▶ _TASK INSTRUCTIONS_
Copy out all lines of the material below in which "files" occurs.
_ _ _ _ _
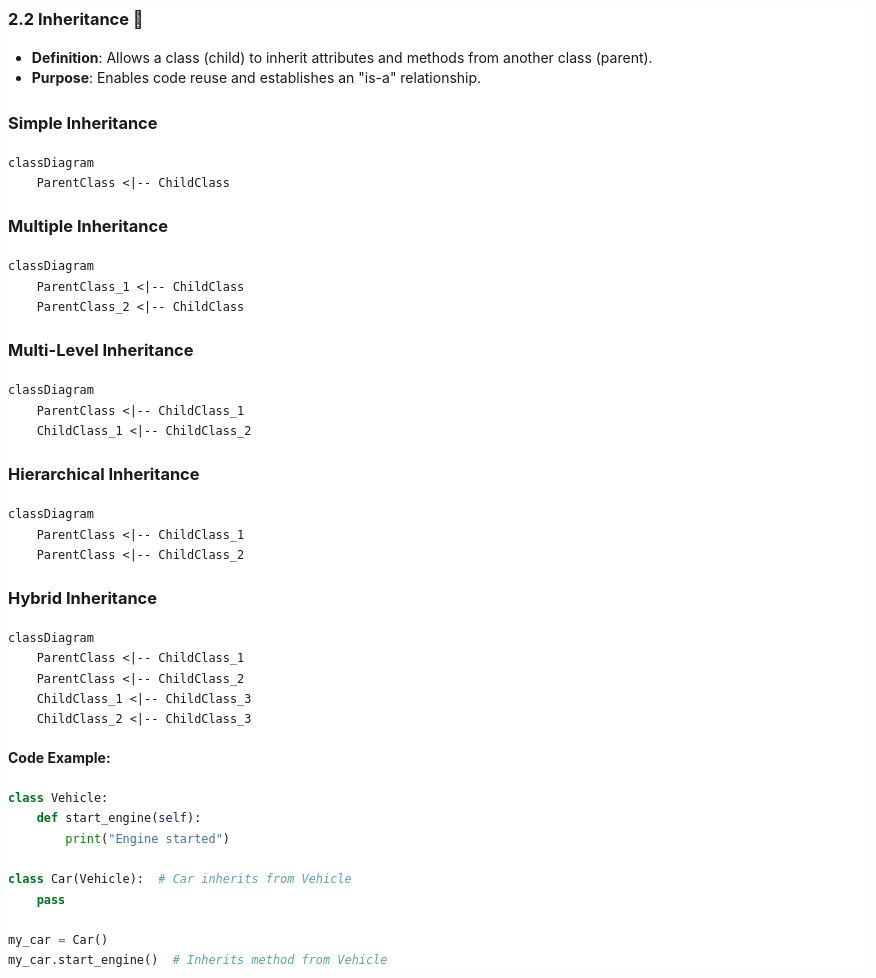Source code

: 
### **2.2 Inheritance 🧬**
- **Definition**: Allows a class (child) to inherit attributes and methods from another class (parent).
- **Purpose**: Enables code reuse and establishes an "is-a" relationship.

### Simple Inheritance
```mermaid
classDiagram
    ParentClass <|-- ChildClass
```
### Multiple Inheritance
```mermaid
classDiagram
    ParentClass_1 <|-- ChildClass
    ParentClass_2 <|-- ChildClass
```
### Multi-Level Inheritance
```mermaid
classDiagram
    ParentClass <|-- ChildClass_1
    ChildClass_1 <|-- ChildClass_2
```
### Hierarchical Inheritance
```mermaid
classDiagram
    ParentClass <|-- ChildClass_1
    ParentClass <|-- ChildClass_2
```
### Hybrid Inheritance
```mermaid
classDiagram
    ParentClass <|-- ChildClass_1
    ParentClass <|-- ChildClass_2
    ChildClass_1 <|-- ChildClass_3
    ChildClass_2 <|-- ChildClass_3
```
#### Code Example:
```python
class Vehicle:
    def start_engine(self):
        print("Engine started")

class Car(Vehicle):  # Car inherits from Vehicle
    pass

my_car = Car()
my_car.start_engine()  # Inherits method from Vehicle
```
_ _ _ _ _
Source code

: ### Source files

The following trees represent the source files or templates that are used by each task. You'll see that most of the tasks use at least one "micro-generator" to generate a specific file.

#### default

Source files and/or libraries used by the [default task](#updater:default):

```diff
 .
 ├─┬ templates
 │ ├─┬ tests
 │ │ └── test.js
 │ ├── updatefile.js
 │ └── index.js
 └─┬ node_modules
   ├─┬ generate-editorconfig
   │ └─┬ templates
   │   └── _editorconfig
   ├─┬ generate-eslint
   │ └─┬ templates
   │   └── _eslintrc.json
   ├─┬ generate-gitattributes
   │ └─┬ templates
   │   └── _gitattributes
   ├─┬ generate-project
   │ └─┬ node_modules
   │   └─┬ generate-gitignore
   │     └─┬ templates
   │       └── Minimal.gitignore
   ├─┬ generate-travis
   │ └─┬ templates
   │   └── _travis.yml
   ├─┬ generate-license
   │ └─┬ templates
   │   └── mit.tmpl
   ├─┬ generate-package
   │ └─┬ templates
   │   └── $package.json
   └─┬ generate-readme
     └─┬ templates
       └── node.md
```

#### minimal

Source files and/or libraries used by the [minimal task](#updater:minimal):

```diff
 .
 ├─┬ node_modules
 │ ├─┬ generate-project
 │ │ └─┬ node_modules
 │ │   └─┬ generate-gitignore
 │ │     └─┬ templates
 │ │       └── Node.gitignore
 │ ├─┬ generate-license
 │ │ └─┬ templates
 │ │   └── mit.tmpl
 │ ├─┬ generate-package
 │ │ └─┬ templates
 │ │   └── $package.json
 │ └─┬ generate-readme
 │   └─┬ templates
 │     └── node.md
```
_ _ _ _ _
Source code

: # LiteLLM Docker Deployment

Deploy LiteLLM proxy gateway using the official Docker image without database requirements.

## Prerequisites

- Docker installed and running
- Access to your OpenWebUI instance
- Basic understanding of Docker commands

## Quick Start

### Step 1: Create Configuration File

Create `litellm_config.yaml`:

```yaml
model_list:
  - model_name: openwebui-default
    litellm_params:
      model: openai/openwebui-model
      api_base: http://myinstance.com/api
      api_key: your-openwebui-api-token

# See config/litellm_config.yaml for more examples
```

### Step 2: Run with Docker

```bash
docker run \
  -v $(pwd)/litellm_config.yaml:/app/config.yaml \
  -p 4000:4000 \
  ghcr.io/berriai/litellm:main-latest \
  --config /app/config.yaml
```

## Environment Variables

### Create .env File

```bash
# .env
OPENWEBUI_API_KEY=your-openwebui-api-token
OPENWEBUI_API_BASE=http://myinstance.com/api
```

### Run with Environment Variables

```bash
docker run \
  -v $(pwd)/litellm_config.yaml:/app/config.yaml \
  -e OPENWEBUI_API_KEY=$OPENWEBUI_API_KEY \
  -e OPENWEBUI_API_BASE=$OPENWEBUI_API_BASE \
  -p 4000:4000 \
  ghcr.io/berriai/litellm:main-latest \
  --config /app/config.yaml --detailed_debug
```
_ _ _ _ _
▶ _ANSWER FOR THE TASK_
: ### Source files
The following trees represent the source files or templates that are used by each task. You'll see that most of the tasks use at least one "micro-generator" to generate a specific file.
Source files and/or libraries used by the [default task](#updater:default):
Source files and/or libraries used by the [minimal task](#updater:minimal):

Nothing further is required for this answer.